Help Center/ Application Operations Management/ User Guide (Kuala Lumpur Region)/ FAQs/ What Can I Do If Resources Are Not Running Properly?
Updated on 2022-08-11 GMT+08:00

What Can I Do If Resources Are Not Running Properly?

Resource statuses include Normal, Warning, Abnormal, Deleted, and Silent. Warning, Abnormal, and Silent indicate improper resource running. Analyze and rectify faults according to the following instructions.

Warning

If a minor alarm or warning exists, the resource status is Warning.

Suggestion: Handle the alarm based on alarm details.

Abnormal

If a critical or major alarm exists, the resource status is Abnormal.

Suggestion: Handle the alarm based on alarm details.

Silent

If the ICAgent fails to collect resource metrics, the resource status is Silent. The causes include but are not limited to:

  • Cause 1: The ICAgent is abnormal.

    Suggestion: In the navigation pane, choose Configuration Management > Agent Management. On the page that is displayed, check the ICAgent status. If the status is not Running, the ICAgent has been uninstalled or is abnormal. For details on how to solve the problem, see Table 1.

    Table 1 ICAgent troubleshooting suggestions

    Status

    Suggestion

    Uninstalled

    Install the ICAgent according to Installing the ICAgent.

    Installing

    Wait for about 1 minute to complete the ICAgent installation.

    Installation failed

    Uninstall the ICAgent according to Uninstalling the ICAgent Through Logging In to the Server. Install the ICAgent again.

    Upgrading

    Wait for about 1 minute to complete the ICAgent upgrade.

    Upgrade failed

    Log in to the server to uninstall the ICAgent. Install the ICAgent again.

    Offline

    Ensure that the Access Key ID/Secret Access Key (AK/SK) or Elastic Cloud Server (ECS) agency configuration is correct.

    Faulty

    Contact technical support.

  • Cause 2: AOM cannot monitor the current resource.

    Suggestion: Check whether your resources can be monitored by AOM. AOM can monitor hosts, Kubernetes containers, and user processes, but does not monitor system processes.
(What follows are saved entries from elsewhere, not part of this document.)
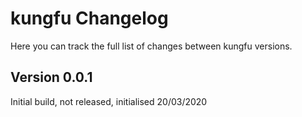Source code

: # kungfu Changelog
Here you can track the full list of changes between kungfu versions.

## Version 0.0.1
Initial build, not released, initialised 20/03/2020
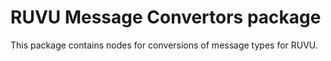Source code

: # RUVU Message Convertors package
This package contains nodes for conversions of message types for RUVU.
  • Cause 3: The local time of the host is not synchronized with the NTP server time.

    NTP Sync Status: indicates whether the local time of the host is synchronized with the NTP server time. The value can be 0 or 1. 0 indicates the synchronized status while 1 indicates the asynchronized status.

    Suggestion: Choose Monitoring > Metric Monitoring and check the NTP Sync Status metric of the host. If the value of NTP Sync Status is 1, the local time of the host is not synchronized with that of the NTP server. To solve the problem, perform synchronization.

  • Cause 4: The resource is deleted or stopped.

    Suggestions:

    • On the ECS page, check whether the host is restarted, stopped, or deleted.
    • On the Cloud Container Engine (CCE) page, check whether the component is stopped or deleted.
    • If a discovery rule is stopped or deleted, the component discovered based on the rule will also be stopped or deleted. On the AOM page, check whether the discovery rule is stopped or deleted.